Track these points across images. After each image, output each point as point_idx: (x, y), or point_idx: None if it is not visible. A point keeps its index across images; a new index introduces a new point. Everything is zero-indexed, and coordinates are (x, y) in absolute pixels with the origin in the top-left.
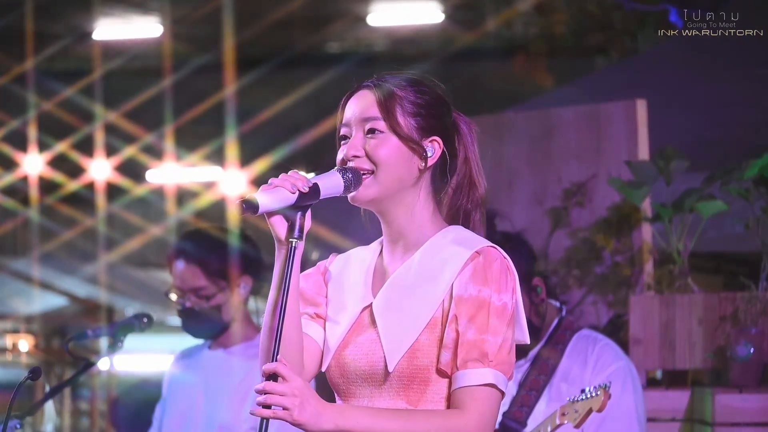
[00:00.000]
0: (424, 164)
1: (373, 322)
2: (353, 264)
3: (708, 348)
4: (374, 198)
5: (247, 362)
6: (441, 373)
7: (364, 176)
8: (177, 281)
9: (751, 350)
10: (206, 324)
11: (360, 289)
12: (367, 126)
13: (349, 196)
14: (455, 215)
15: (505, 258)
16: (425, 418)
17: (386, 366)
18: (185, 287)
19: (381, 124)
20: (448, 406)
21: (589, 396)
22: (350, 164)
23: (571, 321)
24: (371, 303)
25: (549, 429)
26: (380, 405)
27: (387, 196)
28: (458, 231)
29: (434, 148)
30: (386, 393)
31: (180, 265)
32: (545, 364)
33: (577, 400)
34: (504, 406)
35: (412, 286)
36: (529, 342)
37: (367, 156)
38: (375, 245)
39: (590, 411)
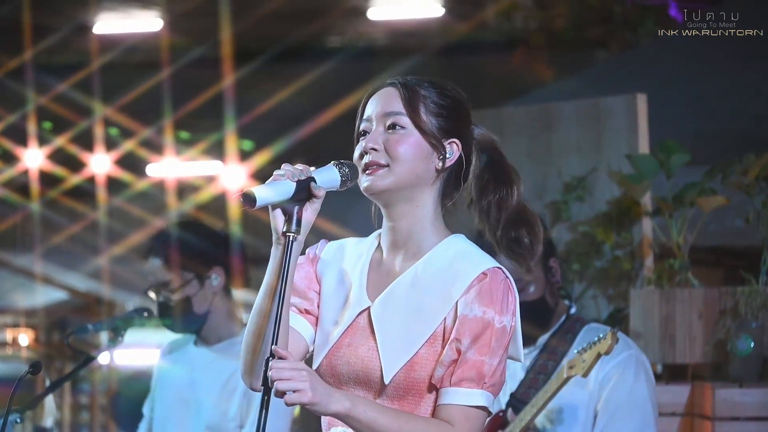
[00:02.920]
0: (441, 164)
1: (371, 327)
2: (349, 258)
3: (708, 342)
4: (387, 188)
5: (233, 360)
6: (434, 388)
7: (378, 169)
8: (149, 278)
9: (752, 344)
10: (179, 318)
11: (356, 289)
12: (389, 121)
13: (363, 186)
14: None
15: (507, 278)
16: (423, 424)
17: (382, 376)
18: (154, 282)
19: (404, 120)
20: None
21: (596, 342)
22: (366, 157)
23: (580, 316)
24: (368, 307)
25: (556, 386)
26: None
27: (400, 190)
28: (461, 243)
29: (453, 150)
30: (380, 400)
31: (148, 262)
32: (554, 352)
33: (585, 351)
34: (513, 388)
35: (414, 297)
36: (522, 361)
37: (386, 150)
38: (371, 241)
39: (599, 356)
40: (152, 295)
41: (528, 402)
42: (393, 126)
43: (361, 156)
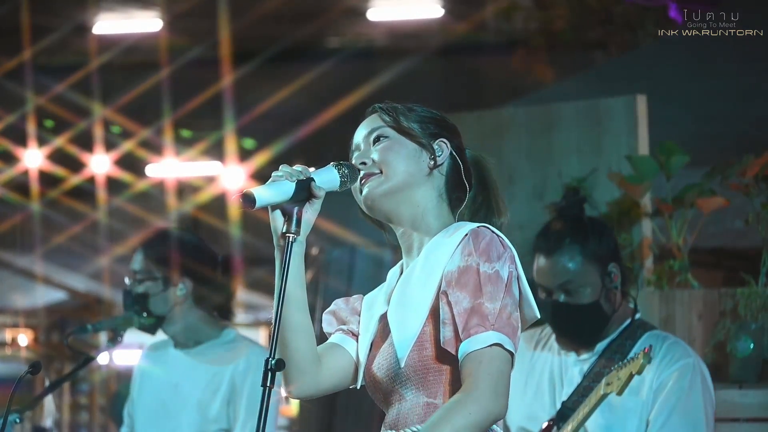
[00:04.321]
0: (433, 162)
1: (388, 329)
2: (382, 287)
3: (708, 343)
4: (385, 193)
5: (212, 362)
6: (449, 355)
7: (372, 177)
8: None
9: (751, 346)
10: (137, 310)
11: (379, 305)
12: (373, 136)
13: (362, 197)
14: None
15: (496, 234)
16: (441, 421)
17: (399, 364)
18: (130, 270)
19: (387, 131)
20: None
21: (629, 361)
22: (361, 172)
23: (644, 321)
24: (386, 312)
25: (594, 402)
26: (406, 405)
27: (397, 193)
28: (459, 224)
29: (443, 148)
30: (408, 391)
31: (136, 254)
32: (611, 359)
33: (621, 368)
34: (565, 395)
35: (414, 283)
36: (539, 316)
37: (374, 161)
38: (399, 265)
39: (631, 375)
40: (126, 281)
41: (576, 410)
42: (378, 138)
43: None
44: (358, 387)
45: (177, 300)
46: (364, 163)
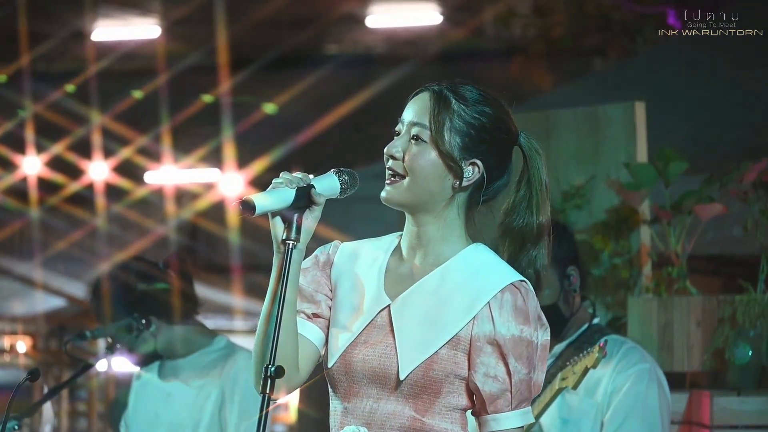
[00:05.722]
0: (459, 183)
1: (390, 325)
2: (364, 261)
3: (706, 350)
4: (403, 203)
5: (204, 370)
6: (459, 388)
7: (395, 180)
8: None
9: (750, 353)
10: (143, 357)
11: (373, 289)
12: (414, 131)
13: (381, 195)
14: (504, 237)
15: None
16: None
17: (398, 373)
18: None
19: (426, 134)
20: (454, 418)
21: (585, 355)
22: (389, 162)
23: (601, 327)
24: (389, 305)
25: (549, 396)
26: (386, 408)
27: (416, 204)
28: (484, 252)
29: (473, 170)
30: (394, 398)
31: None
32: (567, 362)
33: (576, 363)
34: None
35: (437, 300)
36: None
37: (404, 161)
38: (388, 242)
39: (586, 369)
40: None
41: None
42: (416, 137)
43: (386, 159)
44: (329, 367)
45: (155, 334)
46: (394, 157)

=====

Your objective: Could the data above be returned in full, exactly, with every image left out?

Task response:
Track these points across images. After each image, output each point as point_idx: (x, y), or point_idx: None if it is not visible. A point keeps its index across images; a new index introduces a new point. Everything is zero-indexed, and coordinates are (x, y) in absolute pixels with the origin in the top-left.
[00:00.000]
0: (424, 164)
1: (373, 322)
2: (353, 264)
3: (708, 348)
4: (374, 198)
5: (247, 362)
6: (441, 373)
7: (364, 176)
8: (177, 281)
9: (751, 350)
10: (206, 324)
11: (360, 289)
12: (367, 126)
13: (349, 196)
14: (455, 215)
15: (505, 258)
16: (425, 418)
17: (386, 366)
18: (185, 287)
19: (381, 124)
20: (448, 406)
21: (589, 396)
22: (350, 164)
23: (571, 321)
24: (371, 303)
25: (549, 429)
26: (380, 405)
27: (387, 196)
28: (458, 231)
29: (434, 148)
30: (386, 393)
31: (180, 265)
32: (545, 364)
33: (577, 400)
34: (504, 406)
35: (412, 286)
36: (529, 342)
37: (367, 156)
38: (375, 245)
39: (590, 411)
[00:02.920]
0: (441, 164)
1: (371, 327)
2: (349, 258)
3: (708, 342)
4: (387, 188)
5: (233, 360)
6: (434, 388)
7: (378, 169)
8: (149, 278)
9: (752, 344)
10: (179, 318)
11: (356, 289)
12: (389, 121)
13: (363, 186)
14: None
15: (507, 278)
16: (423, 424)
17: (382, 376)
18: (154, 282)
19: (404, 120)
20: None
21: (596, 342)
22: (366, 157)
23: (580, 316)
24: (368, 307)
25: (556, 386)
26: None
27: (400, 190)
28: (461, 243)
29: (453, 150)
30: (380, 400)
31: (148, 262)
32: (554, 352)
33: (585, 351)
34: (513, 388)
35: (414, 297)
36: (522, 361)
37: (386, 150)
38: (371, 241)
39: (599, 356)
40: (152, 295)
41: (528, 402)
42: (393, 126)
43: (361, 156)
[00:04.321]
0: (433, 162)
1: (388, 329)
2: (382, 287)
3: (708, 343)
4: (385, 193)
5: (212, 362)
6: (449, 355)
7: (372, 177)
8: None
9: (751, 346)
10: (137, 310)
11: (379, 305)
12: (373, 136)
13: (362, 197)
14: None
15: (496, 234)
16: (441, 421)
17: (399, 364)
18: (130, 270)
19: (387, 131)
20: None
21: (629, 361)
22: (361, 172)
23: (644, 321)
24: (386, 312)
25: (594, 402)
26: (406, 405)
27: (397, 193)
28: (459, 224)
29: (443, 148)
30: (408, 391)
31: (136, 254)
32: (611, 359)
33: (621, 368)
34: (565, 395)
35: (414, 283)
36: (539, 316)
37: (374, 161)
38: (399, 265)
39: (631, 375)
40: (126, 281)
41: (576, 410)
42: (378, 138)
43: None
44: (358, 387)
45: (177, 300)
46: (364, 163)
[00:05.722]
0: (459, 183)
1: (390, 325)
2: (364, 261)
3: (706, 350)
4: (403, 203)
5: (204, 370)
6: (459, 388)
7: (395, 180)
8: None
9: (750, 353)
10: (143, 357)
11: (373, 289)
12: (414, 131)
13: (381, 195)
14: (504, 237)
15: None
16: None
17: (398, 373)
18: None
19: (426, 134)
20: (454, 418)
21: (585, 355)
22: (389, 162)
23: (601, 327)
24: (389, 305)
25: (549, 396)
26: (386, 408)
27: (416, 204)
28: (484, 252)
29: (473, 170)
30: (394, 398)
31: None
32: (567, 362)
33: (576, 363)
34: None
35: (437, 300)
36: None
37: (404, 161)
38: (388, 242)
39: (586, 369)
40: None
41: None
42: (416, 137)
43: (386, 159)
44: (329, 367)
45: (155, 334)
46: (394, 157)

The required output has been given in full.